Il film segue la storia di un giovanissimo lavapiatti muto, Zhong-Han, ma non sordo!, (il bravo attore taiwanese Liu Wei-Chen), proveniente da un paesino della provincia che si trasferisce in città per aiutare i suoi quasi genitori adottivi nella loro umile trattoria. La tranquillità della sua dura ma serena vita da poveraccio viene presto sconvolta dal suo stesso disagio giovanile e dalle cattive-cattivissime amicizie, oltre che dall’arrivo di un super villain mega cattivone capitalist-immobiliarist-mafios-stronz-imprenditore che acquistando tutto l’isolato ove c’è il ristorantuccio casalingo, con metodi da intimidazione mafiosa Sicilia anni ’80, manda violentemente a remengo tutti i pochi e poverissimi punti fermi di questo giovanotto forte ma piuttosto introverso. Tutti gli eventi porteranno a proiettare lo sventurato afono e nerovestito lavapiatti muto nell’occhio di una fitta che spirale di violenza e criminalità dissennata praticata e subita in giro per i Family Mart (una sorta di tipici supermarket aperti h24) e per i club di Taipei a ritmo di musica techno dal sapore super berlinese.

La regia e la messa in scena è di stampo assai classico ed europeggiante con qualche trovata qua e là e c’è un’ottima fotografia e effettivamente il film comunque è di livello e anche il cast è scelto con cura, anche se i ruoli minori mostrano qualche segno di rigidità tipicamente asiatica e ingenuità macchiettistica.

Nonostante la rappresentazione eccessiva della delinquenza e della iper violenza, che non rispecchiano affatto la realtà di Taipei, il film utilizza questi espedienti narrativi per raccontare un malessere profondo. Lo stesso regista ha ribadito prima della proiezione alla Croisette in una sala Lumiére pienissima, che non dobbiamo pensare a Taiwan solo come una fonte di semiconduttori o come una semplice espressione geografica a sud della Cina, ma come un’isola di 23 milioni di abitanti che lottano per la loro identità.

Come accennato, il film è infarcito di continui rimandi ai notiziari taiwanesi del 2019, durante i tumultuosi mesi in cui la Cina riprendeva il controllo su Hong Kong con grande uso della violenza. Le immagini giornalistiche di poliziotti che a manganellate reprimono studenti disarmati introducono il pubblico in un mondo di sangue e scontri, intensificando l’atmosfera del film.

Tra i momenti di violenza gratuita, emergono anche segmenti di gioia e amore, soprattutto nelle scene che coinvolgono la bellissima e convincente deliziosa giovane attrice Rimong Ihwar che interpreta un ruolo secondario ma memorabile. Il suo sguardo penetrante e i sui grandi occhioni mandorlati catturano il cuore degli spettatori, aggiungendo un tocco di dolcezza e “ammore” al quadro oscuro.

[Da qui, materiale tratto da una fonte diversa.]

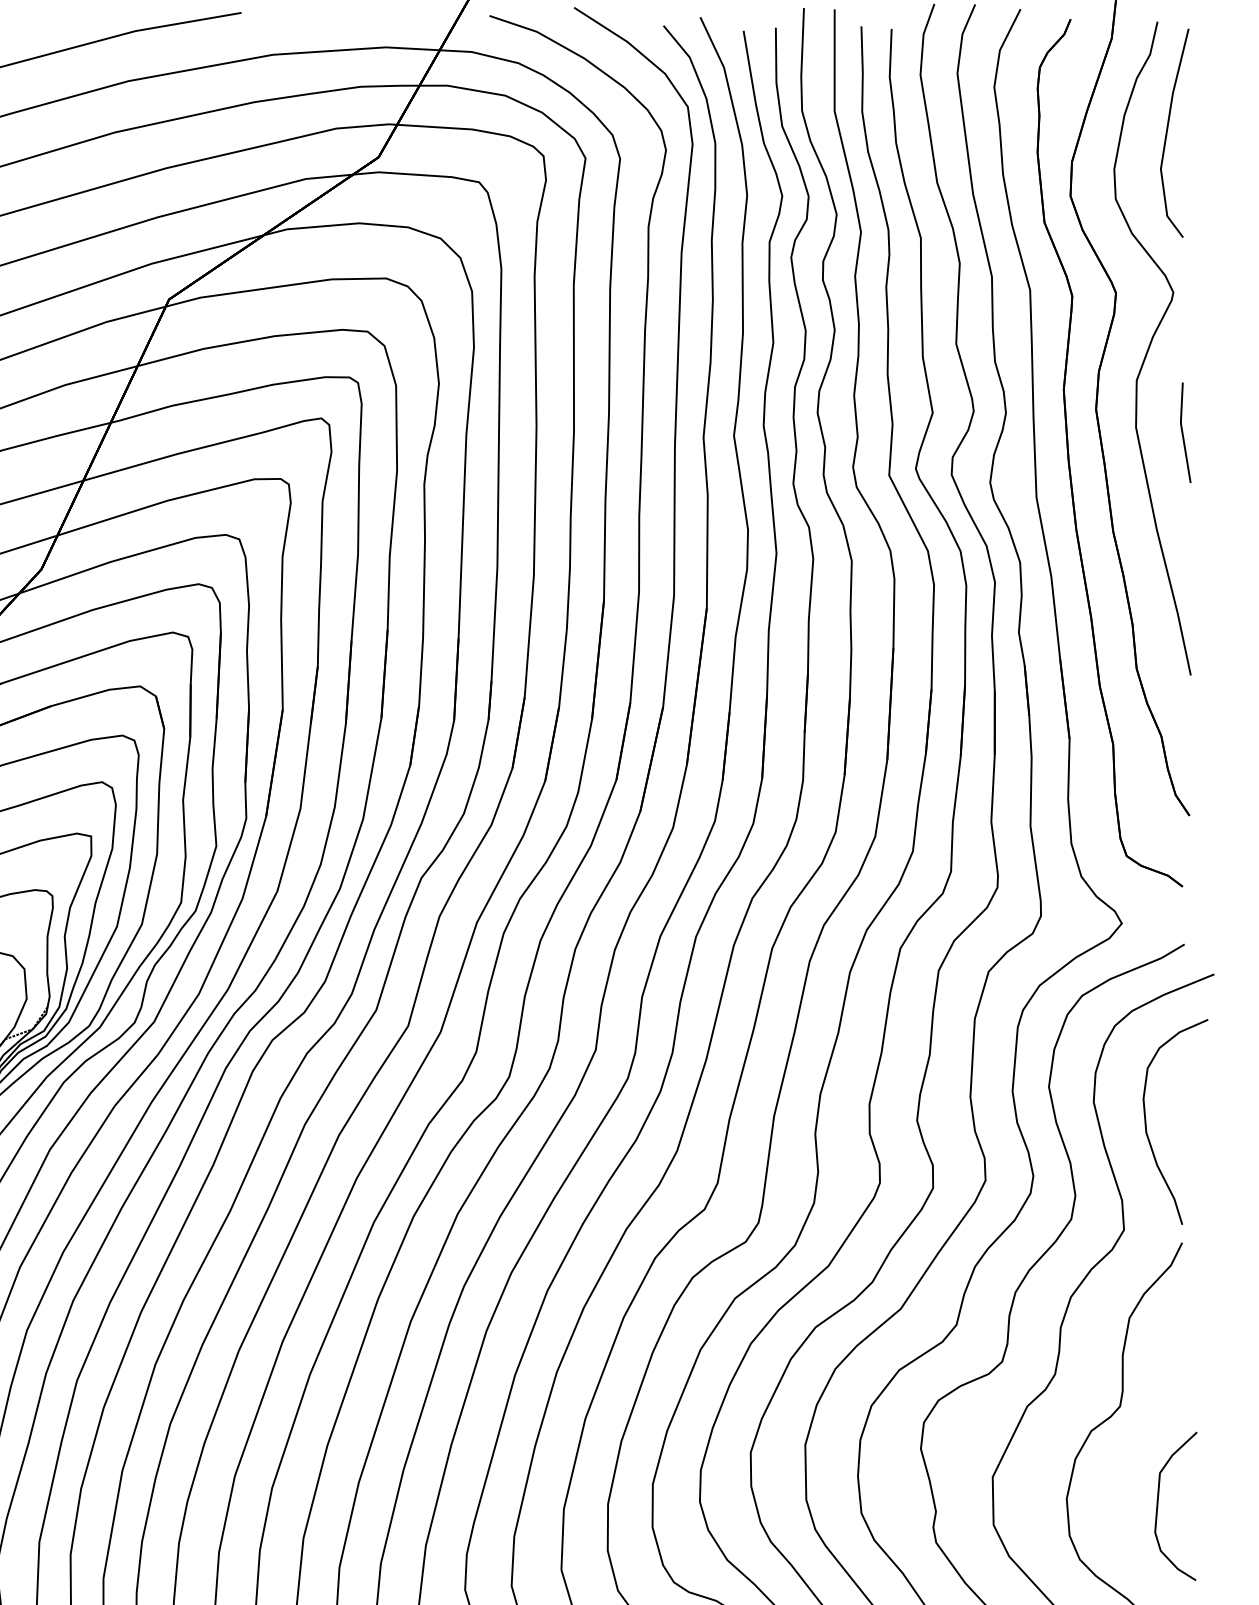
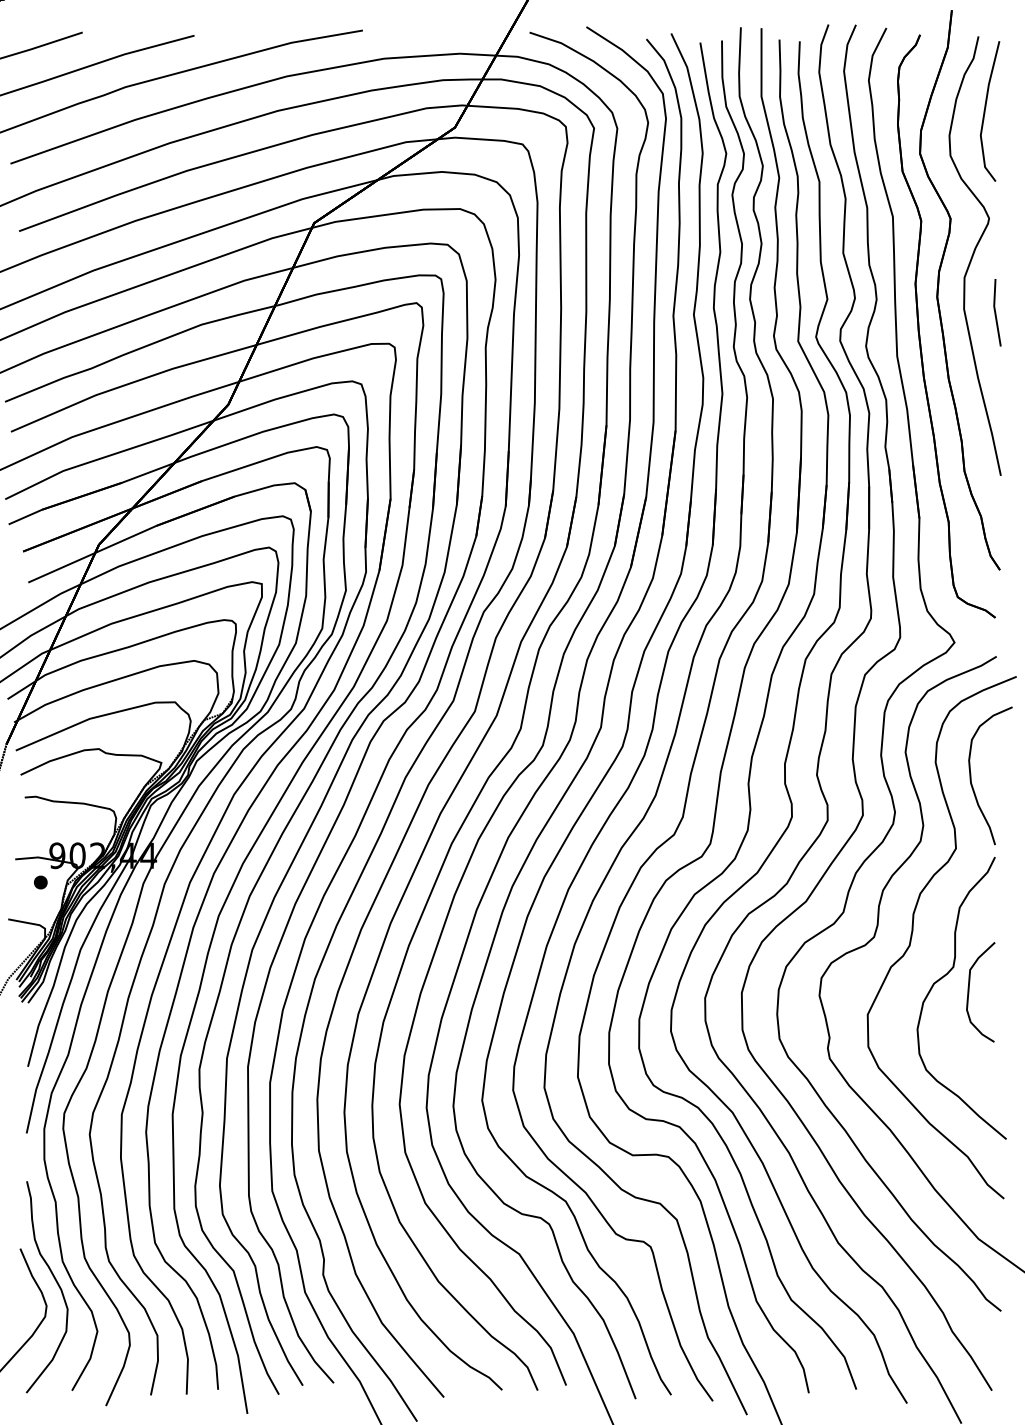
part: (1158, 1506) -> (969, 992), moved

L’antagonista, (interpretato dal bellone taiwanese Devin Pan), è un amico fraterno e inizialmente fedele del protagonista, che poi diventa super cattivo… il suo personaggio è molto affascinante ma psicologicamente risulta poco approfondito.

Per essere un film d’esordio, “Locust” è sicuramente un prodotto più che buono, molto classico e “occidentaleggante” nella struttura e a suo modo cupamente rassicurante.

Se volete farvi un’idea dell’attuale clima socio-politico a Taiwan, forse questo film non è il mezzo più indicato. Tuttavia, come opera prima di un giovane regista, offre un’esperienza cinematografica intensa e coinvolgente, capace di far riflettere e emozionare.